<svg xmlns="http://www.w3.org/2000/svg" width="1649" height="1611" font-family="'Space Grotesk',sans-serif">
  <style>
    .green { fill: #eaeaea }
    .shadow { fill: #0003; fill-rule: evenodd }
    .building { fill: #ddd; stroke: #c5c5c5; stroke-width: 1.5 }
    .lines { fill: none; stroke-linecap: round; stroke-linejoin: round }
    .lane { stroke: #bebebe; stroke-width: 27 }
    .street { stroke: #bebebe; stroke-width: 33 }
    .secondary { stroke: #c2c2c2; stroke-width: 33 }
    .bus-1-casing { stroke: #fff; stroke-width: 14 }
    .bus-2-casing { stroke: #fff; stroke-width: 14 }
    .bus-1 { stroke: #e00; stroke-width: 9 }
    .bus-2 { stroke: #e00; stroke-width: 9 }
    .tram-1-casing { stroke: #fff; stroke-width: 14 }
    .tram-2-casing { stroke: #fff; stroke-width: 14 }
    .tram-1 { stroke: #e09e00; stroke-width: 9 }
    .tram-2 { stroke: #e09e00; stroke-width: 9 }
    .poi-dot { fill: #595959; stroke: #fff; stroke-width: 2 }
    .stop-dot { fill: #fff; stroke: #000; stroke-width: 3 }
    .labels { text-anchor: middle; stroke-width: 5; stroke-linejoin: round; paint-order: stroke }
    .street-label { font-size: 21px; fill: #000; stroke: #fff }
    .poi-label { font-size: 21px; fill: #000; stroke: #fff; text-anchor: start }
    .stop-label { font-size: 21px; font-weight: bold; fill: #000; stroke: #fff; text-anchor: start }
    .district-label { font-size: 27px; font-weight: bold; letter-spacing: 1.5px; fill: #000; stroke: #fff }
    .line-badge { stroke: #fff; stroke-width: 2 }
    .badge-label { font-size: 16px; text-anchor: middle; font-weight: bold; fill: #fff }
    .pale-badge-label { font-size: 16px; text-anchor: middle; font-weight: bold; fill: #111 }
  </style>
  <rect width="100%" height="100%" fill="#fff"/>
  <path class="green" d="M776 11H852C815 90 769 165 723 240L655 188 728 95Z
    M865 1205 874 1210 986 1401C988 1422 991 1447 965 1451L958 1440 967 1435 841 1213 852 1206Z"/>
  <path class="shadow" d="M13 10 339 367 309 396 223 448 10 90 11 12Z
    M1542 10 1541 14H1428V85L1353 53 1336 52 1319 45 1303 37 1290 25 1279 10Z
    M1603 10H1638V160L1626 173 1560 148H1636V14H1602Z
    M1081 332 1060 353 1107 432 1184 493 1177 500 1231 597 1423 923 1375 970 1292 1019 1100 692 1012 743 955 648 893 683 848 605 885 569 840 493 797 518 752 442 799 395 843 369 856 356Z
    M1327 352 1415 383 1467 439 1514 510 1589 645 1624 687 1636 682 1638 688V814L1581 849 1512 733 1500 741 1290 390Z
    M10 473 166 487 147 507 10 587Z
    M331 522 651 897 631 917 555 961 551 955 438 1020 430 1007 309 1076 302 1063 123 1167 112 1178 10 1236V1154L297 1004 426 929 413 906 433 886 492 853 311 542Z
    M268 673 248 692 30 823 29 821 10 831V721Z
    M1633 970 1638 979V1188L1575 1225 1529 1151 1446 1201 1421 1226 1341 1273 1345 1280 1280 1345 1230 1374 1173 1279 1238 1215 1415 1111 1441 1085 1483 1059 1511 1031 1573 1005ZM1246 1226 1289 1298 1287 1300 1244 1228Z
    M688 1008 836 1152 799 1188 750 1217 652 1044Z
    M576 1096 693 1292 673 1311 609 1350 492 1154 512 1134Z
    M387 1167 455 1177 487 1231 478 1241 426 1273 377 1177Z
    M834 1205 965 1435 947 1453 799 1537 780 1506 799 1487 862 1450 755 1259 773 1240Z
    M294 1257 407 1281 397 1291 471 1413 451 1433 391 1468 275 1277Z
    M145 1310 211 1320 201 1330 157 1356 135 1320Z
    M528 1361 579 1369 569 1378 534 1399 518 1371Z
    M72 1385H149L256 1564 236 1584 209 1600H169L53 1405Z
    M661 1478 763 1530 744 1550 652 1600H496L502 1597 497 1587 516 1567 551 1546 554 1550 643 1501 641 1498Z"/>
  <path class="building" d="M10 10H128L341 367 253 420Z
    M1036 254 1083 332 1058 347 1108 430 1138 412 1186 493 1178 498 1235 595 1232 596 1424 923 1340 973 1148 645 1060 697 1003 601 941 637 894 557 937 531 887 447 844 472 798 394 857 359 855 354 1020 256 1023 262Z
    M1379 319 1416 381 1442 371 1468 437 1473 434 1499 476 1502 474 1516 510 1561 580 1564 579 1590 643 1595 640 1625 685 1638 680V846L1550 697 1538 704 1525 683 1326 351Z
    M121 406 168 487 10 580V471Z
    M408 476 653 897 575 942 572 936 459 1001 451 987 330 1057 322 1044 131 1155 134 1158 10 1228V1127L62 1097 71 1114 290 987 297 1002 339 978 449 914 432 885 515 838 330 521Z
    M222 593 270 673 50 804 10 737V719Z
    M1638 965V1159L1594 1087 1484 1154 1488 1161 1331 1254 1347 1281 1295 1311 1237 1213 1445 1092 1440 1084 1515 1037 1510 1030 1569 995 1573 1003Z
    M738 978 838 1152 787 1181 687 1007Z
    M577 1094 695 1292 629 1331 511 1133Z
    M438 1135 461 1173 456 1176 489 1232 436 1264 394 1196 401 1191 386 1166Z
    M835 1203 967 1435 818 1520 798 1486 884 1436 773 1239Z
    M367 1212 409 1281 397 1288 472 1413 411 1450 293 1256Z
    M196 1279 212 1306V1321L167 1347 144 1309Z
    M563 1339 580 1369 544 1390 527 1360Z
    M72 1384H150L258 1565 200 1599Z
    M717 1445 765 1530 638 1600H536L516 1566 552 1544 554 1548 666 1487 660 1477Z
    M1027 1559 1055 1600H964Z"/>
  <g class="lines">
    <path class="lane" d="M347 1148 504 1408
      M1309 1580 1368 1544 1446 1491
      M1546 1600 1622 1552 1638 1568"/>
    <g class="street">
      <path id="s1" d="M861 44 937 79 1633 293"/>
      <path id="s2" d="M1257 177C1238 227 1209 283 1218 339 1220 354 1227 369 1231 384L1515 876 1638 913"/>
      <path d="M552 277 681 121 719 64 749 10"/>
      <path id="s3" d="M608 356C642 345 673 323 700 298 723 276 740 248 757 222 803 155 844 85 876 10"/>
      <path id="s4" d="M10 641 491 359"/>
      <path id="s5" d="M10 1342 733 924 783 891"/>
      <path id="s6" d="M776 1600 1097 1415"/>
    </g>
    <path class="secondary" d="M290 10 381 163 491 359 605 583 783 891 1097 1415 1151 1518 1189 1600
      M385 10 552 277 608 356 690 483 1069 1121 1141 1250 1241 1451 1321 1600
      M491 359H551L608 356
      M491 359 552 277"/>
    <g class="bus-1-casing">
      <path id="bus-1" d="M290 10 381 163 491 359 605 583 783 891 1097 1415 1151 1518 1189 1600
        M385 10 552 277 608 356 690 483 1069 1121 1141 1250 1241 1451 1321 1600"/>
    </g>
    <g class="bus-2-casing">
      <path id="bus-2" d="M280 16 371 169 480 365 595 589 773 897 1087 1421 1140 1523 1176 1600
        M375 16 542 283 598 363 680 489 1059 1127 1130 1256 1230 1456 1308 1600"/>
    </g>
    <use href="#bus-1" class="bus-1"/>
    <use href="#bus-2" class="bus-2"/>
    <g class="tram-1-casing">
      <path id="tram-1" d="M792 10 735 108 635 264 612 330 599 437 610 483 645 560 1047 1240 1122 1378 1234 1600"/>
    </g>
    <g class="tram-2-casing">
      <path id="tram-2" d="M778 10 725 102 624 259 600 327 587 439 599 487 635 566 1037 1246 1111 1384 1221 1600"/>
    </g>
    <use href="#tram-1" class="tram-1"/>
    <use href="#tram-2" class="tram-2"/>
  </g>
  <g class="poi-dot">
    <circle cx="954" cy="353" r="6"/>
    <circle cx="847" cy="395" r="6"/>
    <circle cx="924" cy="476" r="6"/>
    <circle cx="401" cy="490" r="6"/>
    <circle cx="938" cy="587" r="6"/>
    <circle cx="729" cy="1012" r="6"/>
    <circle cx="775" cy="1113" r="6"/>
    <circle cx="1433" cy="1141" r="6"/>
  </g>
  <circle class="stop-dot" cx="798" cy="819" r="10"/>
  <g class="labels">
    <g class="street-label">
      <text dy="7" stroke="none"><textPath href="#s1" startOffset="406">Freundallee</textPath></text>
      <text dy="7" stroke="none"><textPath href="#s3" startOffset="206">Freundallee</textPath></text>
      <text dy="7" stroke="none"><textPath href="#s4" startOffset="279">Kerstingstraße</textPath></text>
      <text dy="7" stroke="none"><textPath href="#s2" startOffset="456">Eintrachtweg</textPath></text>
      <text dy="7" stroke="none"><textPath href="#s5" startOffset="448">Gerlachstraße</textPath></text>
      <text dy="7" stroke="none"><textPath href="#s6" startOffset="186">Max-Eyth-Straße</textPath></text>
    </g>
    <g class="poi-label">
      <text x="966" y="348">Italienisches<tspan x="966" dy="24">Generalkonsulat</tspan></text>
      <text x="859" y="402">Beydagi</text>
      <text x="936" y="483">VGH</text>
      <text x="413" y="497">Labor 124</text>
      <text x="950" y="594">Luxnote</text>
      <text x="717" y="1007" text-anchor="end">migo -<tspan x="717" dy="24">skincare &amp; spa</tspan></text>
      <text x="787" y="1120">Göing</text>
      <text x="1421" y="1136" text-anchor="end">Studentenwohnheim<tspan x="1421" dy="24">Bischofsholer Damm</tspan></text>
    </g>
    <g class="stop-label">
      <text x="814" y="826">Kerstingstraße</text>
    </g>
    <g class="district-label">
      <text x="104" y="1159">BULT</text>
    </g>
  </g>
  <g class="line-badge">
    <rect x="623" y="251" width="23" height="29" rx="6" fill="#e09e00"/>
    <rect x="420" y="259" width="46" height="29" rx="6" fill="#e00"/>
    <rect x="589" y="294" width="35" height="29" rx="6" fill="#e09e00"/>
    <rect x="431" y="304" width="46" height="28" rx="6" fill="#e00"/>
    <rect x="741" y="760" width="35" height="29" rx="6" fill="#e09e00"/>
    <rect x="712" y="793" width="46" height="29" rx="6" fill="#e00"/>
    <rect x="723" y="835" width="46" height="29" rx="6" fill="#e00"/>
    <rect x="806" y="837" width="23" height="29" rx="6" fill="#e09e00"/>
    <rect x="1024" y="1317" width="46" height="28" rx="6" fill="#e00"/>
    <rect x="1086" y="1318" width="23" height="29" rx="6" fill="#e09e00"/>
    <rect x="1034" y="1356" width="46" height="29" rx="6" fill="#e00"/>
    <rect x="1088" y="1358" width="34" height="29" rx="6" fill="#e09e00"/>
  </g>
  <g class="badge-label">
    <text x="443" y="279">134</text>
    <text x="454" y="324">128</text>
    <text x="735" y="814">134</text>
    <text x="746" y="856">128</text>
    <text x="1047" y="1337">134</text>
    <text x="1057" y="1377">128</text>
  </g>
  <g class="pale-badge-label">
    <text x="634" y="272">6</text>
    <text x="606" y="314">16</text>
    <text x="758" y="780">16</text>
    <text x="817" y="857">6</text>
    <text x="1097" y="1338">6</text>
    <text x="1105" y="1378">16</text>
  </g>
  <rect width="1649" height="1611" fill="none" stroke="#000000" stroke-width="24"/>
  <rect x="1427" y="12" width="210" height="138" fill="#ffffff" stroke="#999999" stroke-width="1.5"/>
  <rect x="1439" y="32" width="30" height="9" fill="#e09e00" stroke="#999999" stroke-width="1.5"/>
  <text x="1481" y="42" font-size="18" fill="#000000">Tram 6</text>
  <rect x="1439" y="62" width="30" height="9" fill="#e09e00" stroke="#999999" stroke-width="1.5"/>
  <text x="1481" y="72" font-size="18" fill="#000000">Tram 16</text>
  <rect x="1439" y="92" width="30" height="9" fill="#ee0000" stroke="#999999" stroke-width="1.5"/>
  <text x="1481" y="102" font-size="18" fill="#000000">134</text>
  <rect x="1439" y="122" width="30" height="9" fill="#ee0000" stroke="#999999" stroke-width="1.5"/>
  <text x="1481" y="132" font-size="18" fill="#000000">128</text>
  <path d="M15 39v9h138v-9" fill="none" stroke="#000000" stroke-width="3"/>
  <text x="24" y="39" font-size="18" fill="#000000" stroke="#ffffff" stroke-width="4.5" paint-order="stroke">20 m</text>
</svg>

* _Exercise instructions_: Find every line above where the word "lines" occurs, and copy that line.

* _Solution to the exercise_:
    .lines { fill: none; stroke-linecap: round; stroke-linejoin: round }
  <g class="lines">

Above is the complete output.